You enter Jimena through a gateway of three arches. Over the years the town has known many rulers, from the Phoenicians and Romans to the Moors and ultimately the Christian armies.

It's a delight to walk the steep and narrow cobblestone streets of Jimena, one of the more stunning of the Pueblos Blancos. It takes about 15 minutes to ascend to the highest point, the castle-fortress built on Roman ruins. Today the Castillo-Fortaleza is in ruins but still impressive. Inside the castle enclosure, you can take in one of the most panoramic views of the Costa del Sol, including the Rock of Gibraltar and the port of Algeciras, where ferries depart for Morocco.

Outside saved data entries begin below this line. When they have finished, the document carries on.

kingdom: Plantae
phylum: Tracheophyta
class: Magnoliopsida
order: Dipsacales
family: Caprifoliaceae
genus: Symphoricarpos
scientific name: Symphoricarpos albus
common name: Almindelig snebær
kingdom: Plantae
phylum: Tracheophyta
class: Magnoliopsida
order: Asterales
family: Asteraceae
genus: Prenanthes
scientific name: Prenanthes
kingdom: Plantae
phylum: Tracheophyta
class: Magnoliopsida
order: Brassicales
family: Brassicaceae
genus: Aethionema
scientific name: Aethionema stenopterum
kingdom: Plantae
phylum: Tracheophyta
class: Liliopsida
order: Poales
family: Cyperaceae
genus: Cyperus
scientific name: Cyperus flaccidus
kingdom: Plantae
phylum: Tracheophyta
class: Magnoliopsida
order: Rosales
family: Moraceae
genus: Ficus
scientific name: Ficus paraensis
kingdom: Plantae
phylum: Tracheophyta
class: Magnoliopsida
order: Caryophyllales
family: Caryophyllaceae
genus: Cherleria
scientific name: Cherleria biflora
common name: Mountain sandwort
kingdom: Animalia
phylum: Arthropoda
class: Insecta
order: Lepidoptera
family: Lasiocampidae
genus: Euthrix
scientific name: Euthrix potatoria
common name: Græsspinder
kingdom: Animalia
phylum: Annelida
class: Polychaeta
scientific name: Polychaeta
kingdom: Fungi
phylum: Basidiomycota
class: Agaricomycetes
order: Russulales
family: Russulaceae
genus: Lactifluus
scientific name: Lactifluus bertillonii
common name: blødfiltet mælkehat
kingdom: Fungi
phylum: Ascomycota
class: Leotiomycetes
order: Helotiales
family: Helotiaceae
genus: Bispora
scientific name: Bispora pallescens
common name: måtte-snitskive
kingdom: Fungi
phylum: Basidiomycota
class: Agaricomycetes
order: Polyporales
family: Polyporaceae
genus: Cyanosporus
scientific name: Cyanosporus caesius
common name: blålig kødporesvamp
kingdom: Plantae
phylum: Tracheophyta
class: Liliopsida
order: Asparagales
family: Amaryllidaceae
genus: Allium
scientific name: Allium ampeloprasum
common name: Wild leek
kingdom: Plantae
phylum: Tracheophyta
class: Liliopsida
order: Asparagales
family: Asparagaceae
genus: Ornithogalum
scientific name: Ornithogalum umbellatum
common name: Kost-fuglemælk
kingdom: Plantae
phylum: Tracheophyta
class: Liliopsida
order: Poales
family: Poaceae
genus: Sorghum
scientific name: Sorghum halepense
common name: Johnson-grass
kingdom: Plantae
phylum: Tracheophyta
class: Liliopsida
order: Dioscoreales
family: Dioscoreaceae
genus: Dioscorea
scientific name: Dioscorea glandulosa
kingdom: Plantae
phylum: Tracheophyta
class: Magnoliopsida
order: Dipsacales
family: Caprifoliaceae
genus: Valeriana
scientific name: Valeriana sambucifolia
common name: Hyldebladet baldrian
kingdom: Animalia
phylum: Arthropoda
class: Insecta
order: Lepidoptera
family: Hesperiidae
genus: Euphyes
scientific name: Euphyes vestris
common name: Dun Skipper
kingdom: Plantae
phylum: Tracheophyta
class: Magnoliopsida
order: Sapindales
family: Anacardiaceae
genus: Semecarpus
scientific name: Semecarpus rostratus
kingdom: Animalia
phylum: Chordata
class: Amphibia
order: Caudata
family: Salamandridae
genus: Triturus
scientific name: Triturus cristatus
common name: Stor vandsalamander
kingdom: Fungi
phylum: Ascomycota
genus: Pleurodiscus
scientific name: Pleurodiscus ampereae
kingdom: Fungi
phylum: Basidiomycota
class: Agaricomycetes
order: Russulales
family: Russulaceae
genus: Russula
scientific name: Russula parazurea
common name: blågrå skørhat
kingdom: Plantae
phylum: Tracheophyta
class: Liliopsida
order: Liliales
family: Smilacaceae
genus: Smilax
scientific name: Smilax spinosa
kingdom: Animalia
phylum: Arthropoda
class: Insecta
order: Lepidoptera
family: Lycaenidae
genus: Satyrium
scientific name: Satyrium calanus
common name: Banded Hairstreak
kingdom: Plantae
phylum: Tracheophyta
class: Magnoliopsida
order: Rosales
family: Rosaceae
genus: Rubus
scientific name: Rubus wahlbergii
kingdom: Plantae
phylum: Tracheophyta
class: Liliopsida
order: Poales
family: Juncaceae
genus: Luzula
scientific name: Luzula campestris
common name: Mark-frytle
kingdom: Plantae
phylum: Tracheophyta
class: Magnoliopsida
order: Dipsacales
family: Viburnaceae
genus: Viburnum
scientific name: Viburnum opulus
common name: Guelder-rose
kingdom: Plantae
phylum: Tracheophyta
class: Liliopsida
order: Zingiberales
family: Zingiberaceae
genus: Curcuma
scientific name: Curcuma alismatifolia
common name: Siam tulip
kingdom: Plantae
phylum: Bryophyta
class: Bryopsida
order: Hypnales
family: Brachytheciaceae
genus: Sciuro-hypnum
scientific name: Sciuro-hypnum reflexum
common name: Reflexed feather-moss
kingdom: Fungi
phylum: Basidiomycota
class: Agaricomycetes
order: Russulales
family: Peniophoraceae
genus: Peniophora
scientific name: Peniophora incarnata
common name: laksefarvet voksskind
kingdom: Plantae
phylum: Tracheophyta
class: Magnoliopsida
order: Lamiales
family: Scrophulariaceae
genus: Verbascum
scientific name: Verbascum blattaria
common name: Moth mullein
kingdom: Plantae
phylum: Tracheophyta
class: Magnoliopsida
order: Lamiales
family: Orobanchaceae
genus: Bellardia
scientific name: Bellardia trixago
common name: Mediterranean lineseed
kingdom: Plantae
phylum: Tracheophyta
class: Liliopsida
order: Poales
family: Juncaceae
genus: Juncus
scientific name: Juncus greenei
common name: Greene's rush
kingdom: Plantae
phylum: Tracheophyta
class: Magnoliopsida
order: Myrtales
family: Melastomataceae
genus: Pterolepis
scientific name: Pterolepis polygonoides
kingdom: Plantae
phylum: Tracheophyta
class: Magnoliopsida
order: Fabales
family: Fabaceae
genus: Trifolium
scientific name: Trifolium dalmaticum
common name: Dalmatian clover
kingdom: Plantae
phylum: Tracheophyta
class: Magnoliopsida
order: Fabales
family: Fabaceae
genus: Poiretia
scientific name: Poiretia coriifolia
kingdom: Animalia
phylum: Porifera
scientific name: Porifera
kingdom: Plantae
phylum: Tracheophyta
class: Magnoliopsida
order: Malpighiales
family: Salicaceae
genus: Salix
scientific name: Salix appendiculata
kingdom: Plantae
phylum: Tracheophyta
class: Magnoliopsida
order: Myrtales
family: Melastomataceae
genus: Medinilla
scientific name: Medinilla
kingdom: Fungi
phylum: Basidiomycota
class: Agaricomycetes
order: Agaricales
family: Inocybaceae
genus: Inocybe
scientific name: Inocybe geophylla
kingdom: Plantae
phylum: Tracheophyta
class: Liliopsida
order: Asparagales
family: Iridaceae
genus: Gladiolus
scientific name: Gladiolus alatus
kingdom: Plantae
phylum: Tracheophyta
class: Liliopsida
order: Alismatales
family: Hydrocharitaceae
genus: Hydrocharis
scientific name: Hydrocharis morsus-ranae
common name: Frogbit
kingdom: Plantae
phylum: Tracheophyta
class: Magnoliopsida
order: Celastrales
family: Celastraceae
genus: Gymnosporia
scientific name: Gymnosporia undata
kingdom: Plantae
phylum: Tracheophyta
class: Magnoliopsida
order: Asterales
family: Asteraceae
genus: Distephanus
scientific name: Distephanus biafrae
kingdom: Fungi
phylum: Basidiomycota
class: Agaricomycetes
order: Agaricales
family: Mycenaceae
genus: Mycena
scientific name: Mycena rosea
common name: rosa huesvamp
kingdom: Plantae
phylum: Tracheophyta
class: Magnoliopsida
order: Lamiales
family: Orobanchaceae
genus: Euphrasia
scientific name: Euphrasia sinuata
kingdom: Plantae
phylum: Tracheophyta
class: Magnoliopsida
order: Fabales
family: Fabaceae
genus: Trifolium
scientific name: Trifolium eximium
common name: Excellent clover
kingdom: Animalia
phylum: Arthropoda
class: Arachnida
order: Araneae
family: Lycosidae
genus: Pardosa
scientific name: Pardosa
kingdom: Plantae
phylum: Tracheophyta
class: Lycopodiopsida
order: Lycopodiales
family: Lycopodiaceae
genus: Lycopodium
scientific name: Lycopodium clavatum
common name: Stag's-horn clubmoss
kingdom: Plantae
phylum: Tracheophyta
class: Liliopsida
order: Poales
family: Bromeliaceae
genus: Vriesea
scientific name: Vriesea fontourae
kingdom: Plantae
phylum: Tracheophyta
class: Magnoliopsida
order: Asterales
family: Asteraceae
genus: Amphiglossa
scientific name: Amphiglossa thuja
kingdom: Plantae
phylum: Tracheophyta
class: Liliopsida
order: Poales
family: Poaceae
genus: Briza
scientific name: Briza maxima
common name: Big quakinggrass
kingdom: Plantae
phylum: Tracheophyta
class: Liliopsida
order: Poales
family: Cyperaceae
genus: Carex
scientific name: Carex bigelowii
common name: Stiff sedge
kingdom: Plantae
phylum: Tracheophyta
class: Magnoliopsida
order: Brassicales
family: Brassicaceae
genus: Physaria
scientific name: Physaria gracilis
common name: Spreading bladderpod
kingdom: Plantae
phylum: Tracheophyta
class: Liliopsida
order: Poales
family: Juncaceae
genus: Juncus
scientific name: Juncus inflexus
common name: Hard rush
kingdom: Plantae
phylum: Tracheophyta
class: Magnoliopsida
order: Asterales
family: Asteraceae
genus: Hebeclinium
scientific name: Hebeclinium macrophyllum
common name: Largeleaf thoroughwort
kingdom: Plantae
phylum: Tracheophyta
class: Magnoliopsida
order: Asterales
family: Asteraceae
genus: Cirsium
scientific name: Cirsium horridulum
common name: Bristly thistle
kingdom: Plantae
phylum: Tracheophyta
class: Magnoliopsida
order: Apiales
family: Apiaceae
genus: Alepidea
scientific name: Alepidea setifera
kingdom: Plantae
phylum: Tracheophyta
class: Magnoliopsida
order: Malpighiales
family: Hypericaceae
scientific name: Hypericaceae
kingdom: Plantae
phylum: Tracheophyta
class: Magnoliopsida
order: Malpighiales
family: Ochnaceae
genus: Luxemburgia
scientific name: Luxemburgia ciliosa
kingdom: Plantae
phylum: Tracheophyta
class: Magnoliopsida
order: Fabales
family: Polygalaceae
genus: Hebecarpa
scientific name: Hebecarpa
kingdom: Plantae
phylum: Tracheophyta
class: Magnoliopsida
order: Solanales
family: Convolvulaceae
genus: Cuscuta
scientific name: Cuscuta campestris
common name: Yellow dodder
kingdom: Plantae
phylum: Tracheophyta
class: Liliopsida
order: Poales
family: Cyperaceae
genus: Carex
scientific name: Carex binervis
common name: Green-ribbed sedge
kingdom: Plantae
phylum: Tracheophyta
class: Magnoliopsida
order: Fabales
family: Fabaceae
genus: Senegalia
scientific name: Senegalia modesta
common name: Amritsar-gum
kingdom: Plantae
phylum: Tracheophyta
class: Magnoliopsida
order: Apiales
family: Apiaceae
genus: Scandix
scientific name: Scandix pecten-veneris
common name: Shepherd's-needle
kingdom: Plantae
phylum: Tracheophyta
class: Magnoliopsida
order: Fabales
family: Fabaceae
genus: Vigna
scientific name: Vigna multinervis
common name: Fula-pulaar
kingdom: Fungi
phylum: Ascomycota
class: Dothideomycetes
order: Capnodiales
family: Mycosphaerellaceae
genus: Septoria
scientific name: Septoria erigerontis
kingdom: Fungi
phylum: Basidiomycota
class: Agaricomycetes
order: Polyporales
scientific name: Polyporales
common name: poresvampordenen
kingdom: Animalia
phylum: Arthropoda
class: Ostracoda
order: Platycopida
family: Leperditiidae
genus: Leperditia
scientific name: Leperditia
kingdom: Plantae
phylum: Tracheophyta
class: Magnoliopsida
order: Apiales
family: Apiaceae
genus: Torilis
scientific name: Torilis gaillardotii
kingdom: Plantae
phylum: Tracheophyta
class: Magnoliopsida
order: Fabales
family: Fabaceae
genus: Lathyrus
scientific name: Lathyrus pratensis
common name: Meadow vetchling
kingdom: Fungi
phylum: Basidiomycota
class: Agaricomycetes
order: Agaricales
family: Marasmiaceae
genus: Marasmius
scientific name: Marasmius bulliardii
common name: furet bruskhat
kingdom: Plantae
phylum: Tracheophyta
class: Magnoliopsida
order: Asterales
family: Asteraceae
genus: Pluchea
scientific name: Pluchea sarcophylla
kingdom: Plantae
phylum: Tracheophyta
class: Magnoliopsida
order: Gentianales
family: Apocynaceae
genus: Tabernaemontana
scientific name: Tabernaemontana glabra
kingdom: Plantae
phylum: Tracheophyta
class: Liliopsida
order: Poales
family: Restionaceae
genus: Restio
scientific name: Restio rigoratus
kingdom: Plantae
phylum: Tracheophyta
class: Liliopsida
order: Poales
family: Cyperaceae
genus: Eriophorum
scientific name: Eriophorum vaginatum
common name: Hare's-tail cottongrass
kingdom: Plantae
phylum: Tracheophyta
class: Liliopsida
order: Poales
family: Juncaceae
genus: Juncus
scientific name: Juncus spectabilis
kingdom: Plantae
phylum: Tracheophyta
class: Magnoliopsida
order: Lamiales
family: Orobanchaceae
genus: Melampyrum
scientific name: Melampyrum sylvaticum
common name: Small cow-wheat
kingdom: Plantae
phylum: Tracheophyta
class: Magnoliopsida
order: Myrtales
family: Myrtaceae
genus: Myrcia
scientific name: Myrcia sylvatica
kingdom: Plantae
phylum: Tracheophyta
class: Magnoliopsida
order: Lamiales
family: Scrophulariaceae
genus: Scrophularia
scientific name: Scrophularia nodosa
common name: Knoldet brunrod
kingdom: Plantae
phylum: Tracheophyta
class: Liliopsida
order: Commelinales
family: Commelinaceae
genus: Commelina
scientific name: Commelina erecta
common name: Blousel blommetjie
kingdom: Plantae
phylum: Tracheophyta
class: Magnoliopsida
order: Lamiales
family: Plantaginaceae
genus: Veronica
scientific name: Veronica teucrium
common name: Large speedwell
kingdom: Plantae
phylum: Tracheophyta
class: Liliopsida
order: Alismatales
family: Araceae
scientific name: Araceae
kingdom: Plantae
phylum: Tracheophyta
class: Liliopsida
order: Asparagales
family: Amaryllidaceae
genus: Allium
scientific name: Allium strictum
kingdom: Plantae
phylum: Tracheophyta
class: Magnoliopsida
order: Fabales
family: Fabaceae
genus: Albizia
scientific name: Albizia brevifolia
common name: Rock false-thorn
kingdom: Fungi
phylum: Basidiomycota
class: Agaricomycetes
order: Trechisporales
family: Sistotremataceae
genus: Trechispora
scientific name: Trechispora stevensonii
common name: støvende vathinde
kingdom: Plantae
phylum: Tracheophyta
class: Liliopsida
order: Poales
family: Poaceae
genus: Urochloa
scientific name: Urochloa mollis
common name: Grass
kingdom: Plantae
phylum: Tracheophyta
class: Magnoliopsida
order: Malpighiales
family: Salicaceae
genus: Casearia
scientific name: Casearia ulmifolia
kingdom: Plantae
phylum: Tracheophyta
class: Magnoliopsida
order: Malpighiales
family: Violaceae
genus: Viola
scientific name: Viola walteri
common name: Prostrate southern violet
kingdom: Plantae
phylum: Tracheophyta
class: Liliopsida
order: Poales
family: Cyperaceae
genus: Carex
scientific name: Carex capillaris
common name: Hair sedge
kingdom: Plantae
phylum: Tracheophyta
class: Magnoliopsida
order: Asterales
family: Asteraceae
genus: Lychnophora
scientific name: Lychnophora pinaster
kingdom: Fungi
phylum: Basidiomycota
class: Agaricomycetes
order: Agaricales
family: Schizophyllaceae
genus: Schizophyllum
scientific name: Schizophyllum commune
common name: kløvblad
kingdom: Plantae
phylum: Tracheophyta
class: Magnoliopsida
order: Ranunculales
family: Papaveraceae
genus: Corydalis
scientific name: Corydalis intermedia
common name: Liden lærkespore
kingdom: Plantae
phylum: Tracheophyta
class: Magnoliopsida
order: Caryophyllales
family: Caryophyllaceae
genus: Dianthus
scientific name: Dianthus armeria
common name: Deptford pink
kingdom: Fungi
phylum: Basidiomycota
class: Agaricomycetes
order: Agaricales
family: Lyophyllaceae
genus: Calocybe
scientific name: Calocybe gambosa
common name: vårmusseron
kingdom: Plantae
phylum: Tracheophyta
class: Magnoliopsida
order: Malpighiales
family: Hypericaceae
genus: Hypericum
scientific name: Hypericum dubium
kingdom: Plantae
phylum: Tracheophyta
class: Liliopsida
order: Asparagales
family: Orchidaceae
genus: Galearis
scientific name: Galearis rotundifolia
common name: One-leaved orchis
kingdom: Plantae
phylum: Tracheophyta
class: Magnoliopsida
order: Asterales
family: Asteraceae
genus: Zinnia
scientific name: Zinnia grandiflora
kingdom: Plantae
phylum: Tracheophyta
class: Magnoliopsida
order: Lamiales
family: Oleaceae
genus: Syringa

Visitors with more time will find that Jimena is the gateway to the Parque Natural de los Alcornocales, stretching south to the Mediterranean and north to one of the white towns, El Bosque. The park is named for its cork oaks (alcornocales), which are among the largest in the world, but is also home to the gall and the holm oak as well as wild olive trees. Creatures such as the Egyptian mongoose, the royal eagle, eagle owls, lion buzzards, and the roebuck also inhabit the park. The park is one of the most heavily forested in Spain and will give you a sense of what Iberia used to look like before being deforested.

At one of the tourist offices in one of the Pueblos Blancos that actually has tourist offices, inquire about a booklet, Junta de Andalucía, detailing eight walks through the park, each ranging from 2 to 7km (1.25-4.35 miles).